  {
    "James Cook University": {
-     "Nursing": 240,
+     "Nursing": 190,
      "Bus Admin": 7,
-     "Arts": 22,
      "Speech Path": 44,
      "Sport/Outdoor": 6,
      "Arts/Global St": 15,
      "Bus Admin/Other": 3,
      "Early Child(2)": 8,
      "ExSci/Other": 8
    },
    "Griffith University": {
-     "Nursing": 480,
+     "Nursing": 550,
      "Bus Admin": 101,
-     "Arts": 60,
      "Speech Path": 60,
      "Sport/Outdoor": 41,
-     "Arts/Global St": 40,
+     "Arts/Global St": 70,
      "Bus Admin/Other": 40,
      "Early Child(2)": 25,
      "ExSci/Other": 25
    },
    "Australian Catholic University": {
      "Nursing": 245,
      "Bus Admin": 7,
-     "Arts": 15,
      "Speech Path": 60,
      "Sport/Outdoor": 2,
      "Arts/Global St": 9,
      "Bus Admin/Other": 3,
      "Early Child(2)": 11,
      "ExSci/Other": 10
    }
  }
▬▬▬
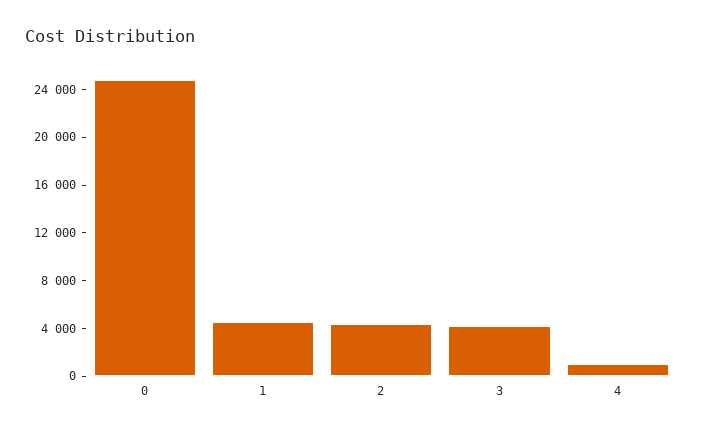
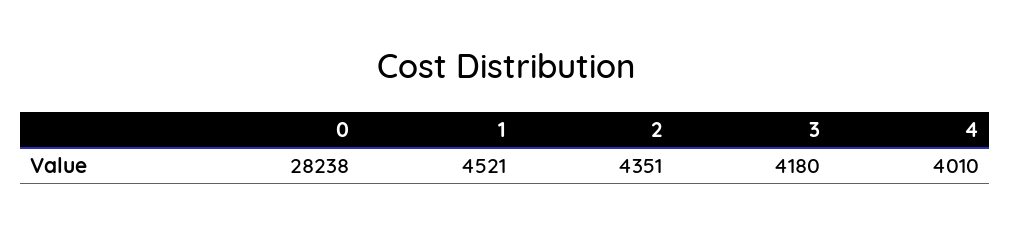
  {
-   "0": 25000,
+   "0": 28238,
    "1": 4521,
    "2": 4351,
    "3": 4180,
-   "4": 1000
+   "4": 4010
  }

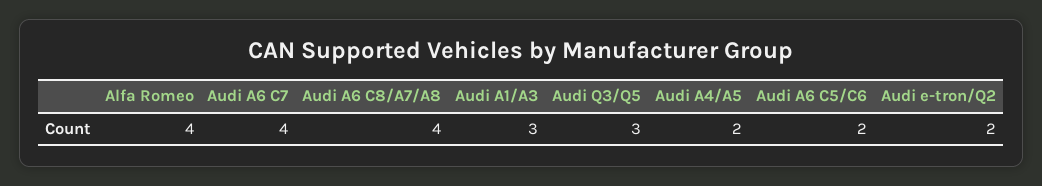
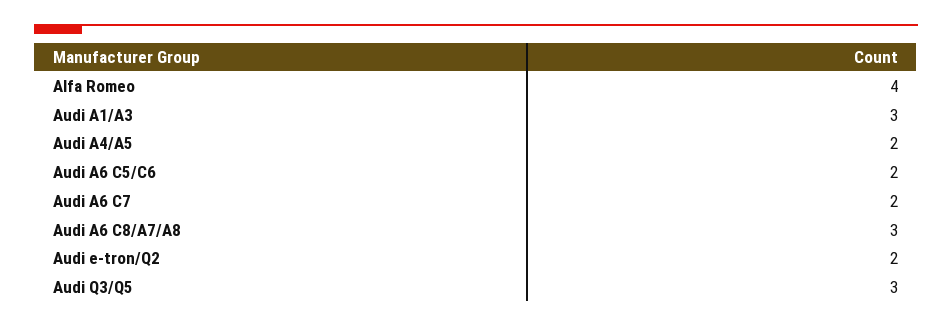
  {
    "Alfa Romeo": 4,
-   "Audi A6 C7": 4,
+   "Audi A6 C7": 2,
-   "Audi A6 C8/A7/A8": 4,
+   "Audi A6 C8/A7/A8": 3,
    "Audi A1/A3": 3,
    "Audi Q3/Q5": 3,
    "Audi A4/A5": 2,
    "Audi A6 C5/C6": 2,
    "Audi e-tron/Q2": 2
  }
▬▬▬
- _Task to complete_
Taking the records above as input, show every line in which the word "ExSci" is present.

- _Completed task_
      "ExSci/Other": 8
      "ExSci/Other": 25
      "ExSci/Other": 10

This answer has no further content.